== QUESTIONS ON THE MATERIAL ==
• 1. Edit the text on Halo 3 from "Regenerator: Remember the" to "is their tag.", inclusive, replacing "Shadowrun" with "Crackdown" throughout, and write out that passage.
• 2. Pick up the text on Halo 3 after its final sentence and write how it continues.

== EXCERPT TO READ ==
┄┄┄┄┄┄┄┄┄┄

The Right Equipment for the Job
There are some equipment options you’ll see in campaign that aren’t available in multiplayer. I won’t ruin the surprise for you on those, but I will cover the couple new ones I’ve seen in MP.
Regenerator: Remember the Tree of Life in Shadowrun? Yeah, this is exactly the same thing. Hell, I’d be surprised if Bungie didn’t throw it in the game after they’d played Shadowrun.
Radar Jammer: Doesn’t really jam your radar, it just makes it look like it’s crawling with bad guys. If you’re going to leave the radars on (which unlike in Halo 2, if you shut them off, they vanish entirely from the HUD), it’ll look like you’ve just been overrun by the Flood. I can see the strategic possibilities.
Flare: It’s exactly what it sounds like, and if the other team throws it at you, you’re screwed. Your screen goes white and all you can see is their tag.
Oh, the Armor
Almost forgot. You start out with two types of armor, basically. The Mark VI and the C.Q.B. You have to unlock the rest. There area at least 10 helmets, seven different set of shoulders and six different “bodies.” We played through the campaign and only managed to unlock the E.V.A. shoulders and body and the Scout Helmet. I can only assume we sucked too much in the campaign or perhaps that the rest can only be gotten via Matchmaking.
Nevermind the achievements, give me the helmets.
Masterchief Theatre
Near as I can tell, your Halo 3 makes available a quantity of your recently played games for you to view, and then you select from that list what you’d like to save. We’re talking campaign and multiplayer.
Just like they’ve told us, you have total control over a saved film. You can detach the camera and do monitor’s-eye view of the action. You can pause, fast forward and rewind. You can take screen shots (I have an awesome one of me killing one of our testers Matrix-style on Isloation that I’ll get loaded up soon as the Embargo is lifted).

┄┄┄┄┄┄┄┄┄┄

(Collected data)
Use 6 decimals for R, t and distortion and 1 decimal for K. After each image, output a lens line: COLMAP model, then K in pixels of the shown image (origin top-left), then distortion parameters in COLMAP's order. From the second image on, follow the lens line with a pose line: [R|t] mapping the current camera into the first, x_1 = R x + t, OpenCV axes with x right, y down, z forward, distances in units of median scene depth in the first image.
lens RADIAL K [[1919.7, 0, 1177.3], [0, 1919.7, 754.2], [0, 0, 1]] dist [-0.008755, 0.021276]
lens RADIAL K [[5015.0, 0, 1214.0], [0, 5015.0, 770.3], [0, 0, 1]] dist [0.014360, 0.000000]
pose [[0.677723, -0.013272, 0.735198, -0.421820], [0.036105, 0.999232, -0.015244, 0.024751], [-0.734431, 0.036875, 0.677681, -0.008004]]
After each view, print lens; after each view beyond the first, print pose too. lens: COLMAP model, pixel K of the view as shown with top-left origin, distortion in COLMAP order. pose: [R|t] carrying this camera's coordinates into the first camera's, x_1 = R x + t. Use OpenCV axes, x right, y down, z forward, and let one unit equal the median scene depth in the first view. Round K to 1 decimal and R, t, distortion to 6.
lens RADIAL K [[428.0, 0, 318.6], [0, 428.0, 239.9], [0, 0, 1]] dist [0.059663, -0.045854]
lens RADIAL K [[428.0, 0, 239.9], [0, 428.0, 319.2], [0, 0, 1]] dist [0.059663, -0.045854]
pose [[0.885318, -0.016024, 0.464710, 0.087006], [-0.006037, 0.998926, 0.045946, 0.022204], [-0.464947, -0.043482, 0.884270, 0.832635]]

┄┄┄┄┄┄┄┄┄┄

== SOLVED PROBLEMS ==
• 1.
Regenerator: Remember the Tree of Life in Crackdown? Yeah, this is exactly the same thing. Hell, I’d be surprised if Bungie didn’t throw it in the game after they’d played Crackdown.
Radar Jammer: Doesn’t really jam your radar, it just makes it look like it’s crawling with bad guys. If you’re going to leave the radars on (which unlike in Halo 2, if you shut them off, they vanish entirely from the HUD), it’ll look like you’ve just been overrun by the Flood. I can see the strategic possibilities.
Flare: It’s exactly what it sounds like, and if the other team throws it at you, you’re screwed. Your screen goes white and all you can see is their tag.

• 2.
For competitive teams, the film thing is going to change the game. You know how the Patriots like to illegally film the other teams so they can be better prepared? Now you can do that, too. You have game film of your competition.
If you don’t know how a team beat yours, go back and watch the video. Plus, you can have your entire team with you in the lobby and discuss it as a group.
Play time is over, kiddies. How good your teams are is up to your dedication to practicing and studying game film.
One of our testers, by the way, hates this. He has a whole bag of sneaky tricks he uses to get the advantage of his opponents – routes, nade throws, feints, etc. – and now anyone can see what he does. No more secrets.
Forging the Future
Each camp is going to be able to create exactly the Halo 3 multiplayer it wants.
It’s not something I can “review.” Basicaly, you now have the tools to make this game yours. Once you’ve made your maps and game types, you can upload them for the world to share. And you can change everything about the maps. You can clutter it up with scenery, equipment, vehicles, spawn points, teleporters… if it’s in the game, you can put it in the game.
Frankly, I haven’t had enough time to play with it, but I think I understand its implications, and they’re pretty awesome. Bungie has basically said, “Okay, it’s yours now. Do with it as you will.”
Finish the Review
Campaign: great time. I won’t call it the greatest game ever, but it’s the most fun I’ve ever had playing a game. It’s easily the best of the Halo series. Four-player Co-op will give the campaign legs neither of the other Halo games had.
Multiplayer: It’s still Halo. It’s not the same game we’ve been playing. It’s evolved. If you hated the Halo gameplay before, you still will, though most of the balancing problems have been fixed.
It’s a helluva game. The only negative I can really say about it is that it’s still Halo. It’s the pinnacle of what Halo can be. Bungie’s reasserted its position as King of the FPS hill. Hell, this may just be the best console game ever made.
Have fun standing in line and see you in matchmaking.